In queste strutture, caotiche ma non troppo, il compositore polacco non aveva mai smesso di sentirsi al sicuro. Nella mostra cracoviana gli schizzi del giardino di Penderecki venivano accostati alle cosiddette prepartytury, così battezzate diversi anni fa dalla curatrice della mostra Maria Anna Potocka. Si tratta di descrizioni grafiche, talvolta colorate, dei suoni e delle tensioni presenti nelle composizioni di Penderecki. Frutto della lingua individuale del musicista, le «prepartiture» non possono essere decodificate da altri musicisti per essere eseguite.

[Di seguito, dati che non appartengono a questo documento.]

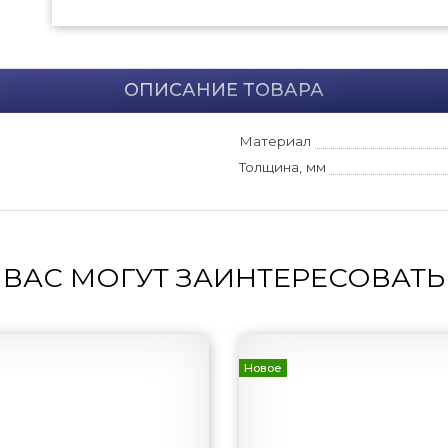
ОПИСАНИЕ ТОВАРА
Материал
Толщина, мм
ВАС МОГУТ ЗАИНТЕРЕСОВАТЬ
Новое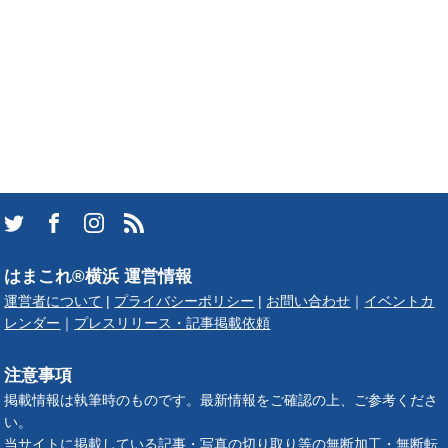
はまこれ®横浜 運営情報
運営者について
|
プライバシーポリシー
|
お問い合わせ
｜
イベントカ
レンダー
｜
プレスリリース・記事掲載依頼
注意事項
掲載情報は執筆時のものです。最新情報をご確認の上、ご参考くださ
い。
当サイトに掲載している記事・写真の切り取り等の無断加工・無断転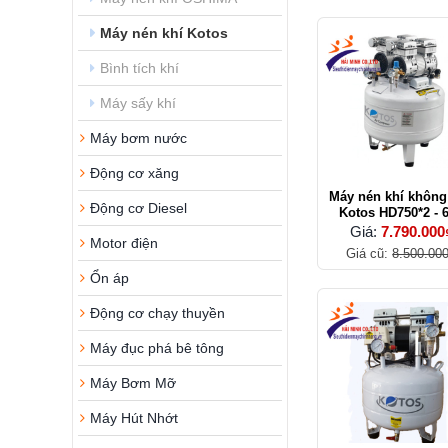
Máy nén khí Kotos
Bình tích khí
Máy sấy khí
Máy bơm nước
Động cơ xăng
Máy nén khí không
Động cơ Diesel
Kotos HD750*2 - 
Giá:
7.790.000
Motor điện
Giá cũ:
8.500.00
Ổn áp
Động cơ chạy thuyền
Máy đục phá bê tông
Máy Bơm Mỡ
Máy Hút Nhớt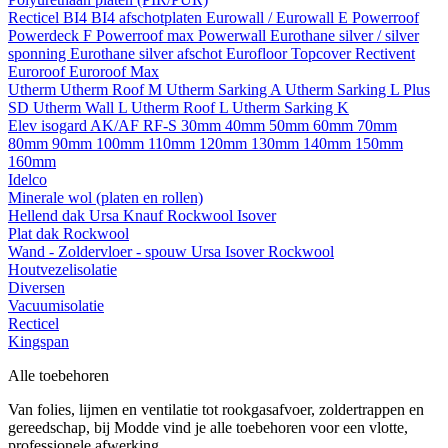
Recticel
BI4
BI4 afschotplaten
Eurowall / Eurowall E
Powerroof
Powerdeck F
Powerroof max
Powerwall
Eurothane silver / silver
sponning
Eurothane silver afschot
Eurofloor
Topcover
Rectivent
Euroroof
Euroroof Max
Utherm
Utherm Roof M
Utherm Sarking A
Utherm Sarking L Plus
SD
Utherm Wall L
Utherm Roof L
Utherm Sarking K
Elev isogard AK/AF RF-S
30mm
40mm
50mm
60mm
70mm
80mm
90mm
100mm
110mm
120mm
130mm
140mm
150mm
160mm
Idelco
Minerale wol (platen en rollen)
Hellend dak
Ursa
Knauf
Rockwool
Isover
Plat dak
Rockwool
Wand - Zoldervloer - spouw
Ursa
Isover
Rockwool
Houtvezelisolatie
Diversen
Vacuumisolatie
Recticel
Kingspan
Alle toebehoren
Van folies, lijmen en ventilatie tot rookgasafvoer, zoldertrappen en
gereedschap, bij Modde vind je alle toebehoren voor een vlotte,
professionele afwerking.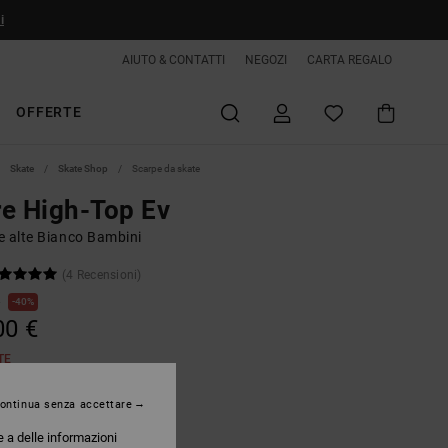
i
AIUTO & CONTATTI
NEGOZI
CARTA REGALO
OFFERTE
Skate
Skate Shop
Scarpe da skate
e High-Top Ev
e alte Bianco Bambini
(4 Recensioni)
€
40%
00 €
TE
ontinua senza accettare
hite/silver
e a delle informazioni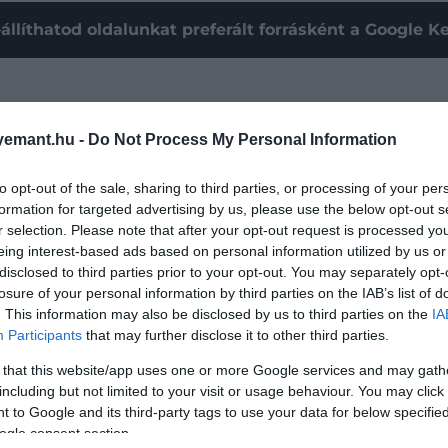
állíthatod oldalunkat preferált forrásként a Google 
emant.hu -
Do Not Process My Personal Information
to opt-out of the sale, sharing to third parties, or processing of your per
formation for targeted advertising by us, please use the below opt-out s
r selection. Please note that after your opt-out request is processed y
eing interest-based ads based on personal information utilized by us or
disclosed to third parties prior to your opt-out. You may separately opt-
losure of your personal information by third parties on the IAB’s list of
. This information may also be disclosed by us to third parties on the
IA
Participants
that may further disclose it to other third parties.
 that this website/app uses one or more Google services and may gath
Whitehead
írta a 20. század elején. Céljuk azonban nem az
including but not limited to your visit or usage behaviour. You may click 
zusabb tervük volt: az egész matematikát egyetlen, tisz
 to Google and its third-party tags to use your data for below specifi
ogle consent section.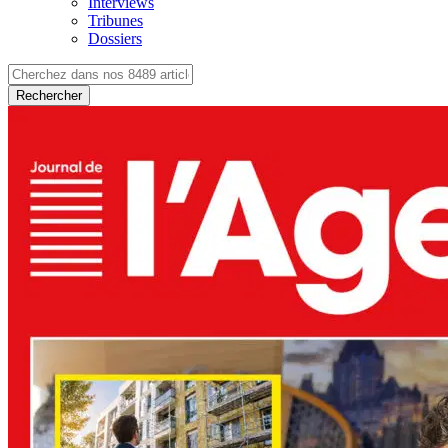
Interviews
Tribunes
Dossiers
Rechercher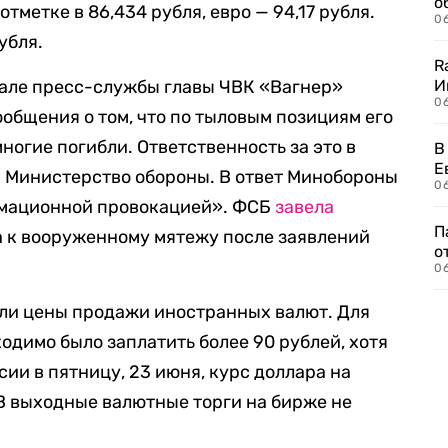
о
отметке в 86,434 рубля, евро — 94,17 рубля.
06
убля.
R
нале пресс-службы главы ЧВК «Вагнер»
И
0
общения о том, что по тыловым позициям его
ногие погибли. Ответственность за это в
В
Е
 Министерство обороны. В ответ Минобороны
06
рмационной провокацией». ФСБ
завела
П
а к вооруженному мятежу после заявлений
о
06
яли цены продажи иностранных валют. Для
одимо было заплатить более 90 рублей, хотя
сии в пятницу, 23 июня, курс доллара на
 В выходные валютные торги на бирже не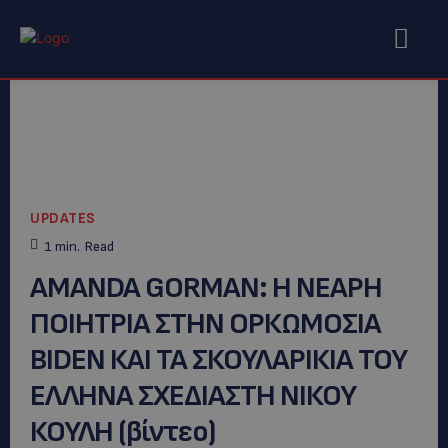
UPDATES
1
min.
Read
AMANDA GORMAN: Η ΝΕΑΡΗ
ΠΟΙΗΤΡΙΑ ΣΤΗΝ ΟΡΚΩΜΟΣΙΑ
BIDEN ΚΑΙ ΤΑ ΣΚΟΥΛΑΡΙΚΙΑ ΤΟΥ
ΕΛΛΗΝΑ ΣΧΕΔΙΑΣΤΗ NIΚΟΥ
ΚΟΥΛΗ (βίντεο)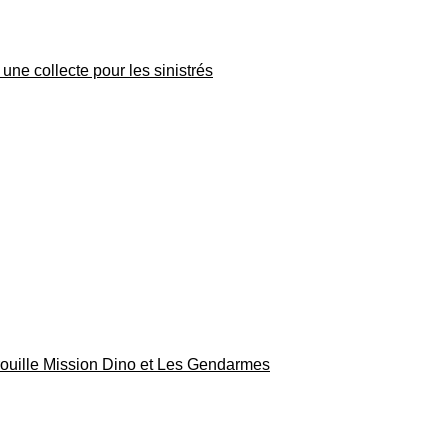
une collecte pour les sinistrés
rouille Mission Dino et Les Gendarmes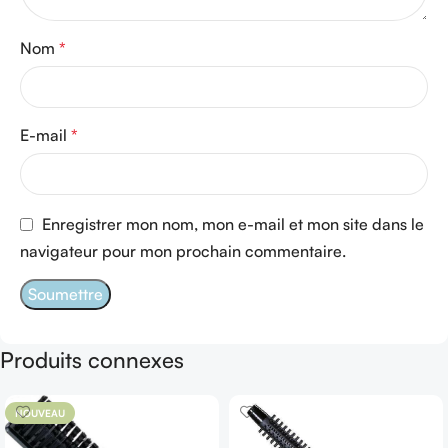
Nom
*
E-mail
*
Enregistrer mon nom, mon e-mail et mon site dans le
navigateur pour mon prochain commentaire.
Produits connexes
NOUVEAU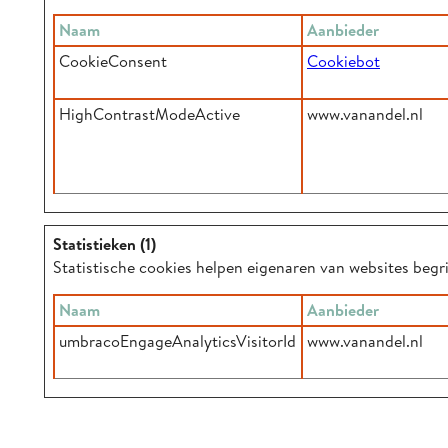
Naam
Aanbieder
CookieConsent
Cookiebot
HighContrastModeActive
www.vanandel.nl
Statistieken (1)
Statistische cookies helpen eigenaren van websites beg
Naam
Aanbieder
umbracoEngageAnalyticsVisitorId
www.vanandel.nl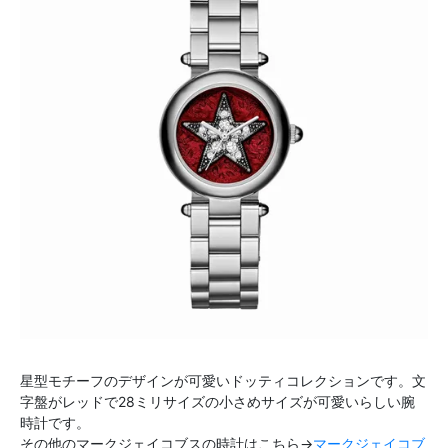
星型モチーフのデザインが可愛いドッティコレクションです。文
字盤がレッドで28ミリサイズの小さめサイズが可愛いらしい腕
時計です。
その他のマークジェイコブスの時計はこちら→
マークジェイコブ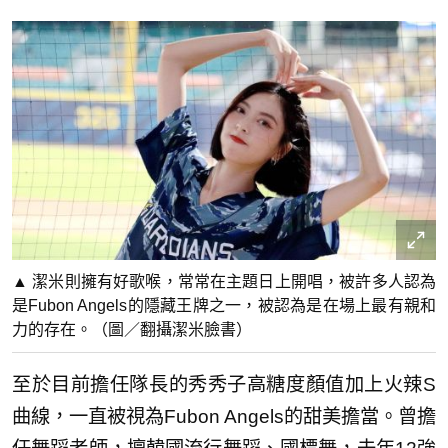
▲ 潔米則擁有好歌喉，常常在主題日上開唱，被許多人認為
是Fubon Angels的隱藏王牌之一，被認為是在場上最有親和
力的存在。（圖／翻攝潔米臉書）
至於目前擔任隊長的秀秀子高糖度顏值加上火辣S
曲線，一直被視為Fubon Angels的甜美擔當。曾擔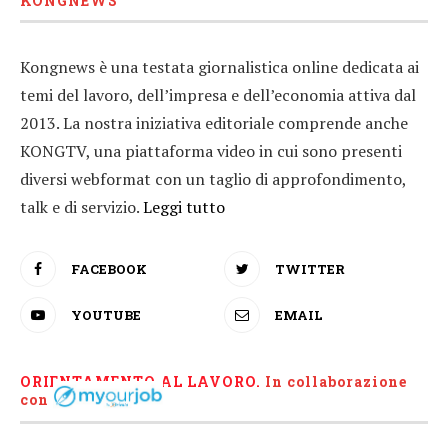
KONGNEWS
Kongnews è una testata giornalistica online dedicata ai
temi del lavoro, dell’impresa e dell’economia attiva dal
2013. La nostra iniziativa editoriale comprende anche
KONGTV, una piattaforma video in cui sono presenti
diversi webformat con un taglio di approfondimento,
talk e di servizio.
Leggi tutto
FACEBOOK
TWITTER
YOUTUBE
EMAIL
ORIENTAMENTO AL LAVORO.
I
n collaborazione
con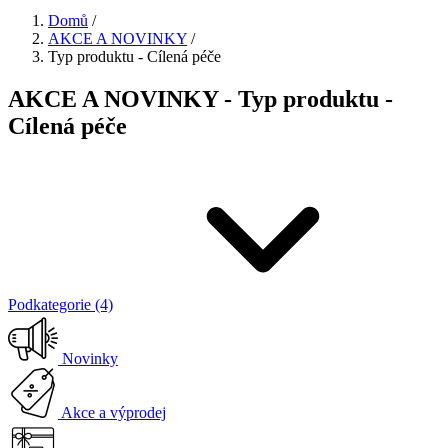
Domů
/
AKCE A NOVINKY
/
Typ produktu - Cílená péče
AKCE A NOVINKY - Typ produktu -
Cílená péče
Podkategorie (4)
Novinky
Akce a výprodej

Nella visione di Penderecki gli artisti sono chiamati a operare come quegli alchimisti dei secoli andati convinti che il tentativo di creare e perfezionare la propria arte dovesse andare di pari passo con quello di rigenerare della natura. Forse Penderecki non è mai stato un artista impegnato socialmente ma la sua fede nel ruolo demiurgico dell’artista non si discosta molto dalla poetica di personalità emerse nello stesso periodo in altre discipline artistiche come Joseph Beuys.

L’Arboretum di Luslawice è uno spazio vasto ma pur sempre recintato. D’altronde il musicista polacco non ha mai smesso di parlare di hortus conclusus in riferimento al suo arboreto, esempio di natura plasmata e delimitata dall’intervento umano per il puro piacere estetico. Il giardino di Penderecki pensato e ripensato con pazienza nel corso degli anni è stato anche un rifugio spirituale e materiale per l’artista polacco che ha onorato i morti della bomba atomica in Trenodia per le vittime di Hiroshima (1961), una composizione per archi ripresa da Kubrick in Shining (1980) e successivamente anche da Lynch in un episodio di Twin Peaks. Non tutto si presta ad essere decifrato nell’opera dell’artista polacco. A conti fatti, le «prepartiture» e i labirinti messi insieme per la mostra cracoviana ben restituiscono il carattere enigmatico e affascinante del Penderecki compositore ma anche paesaggista.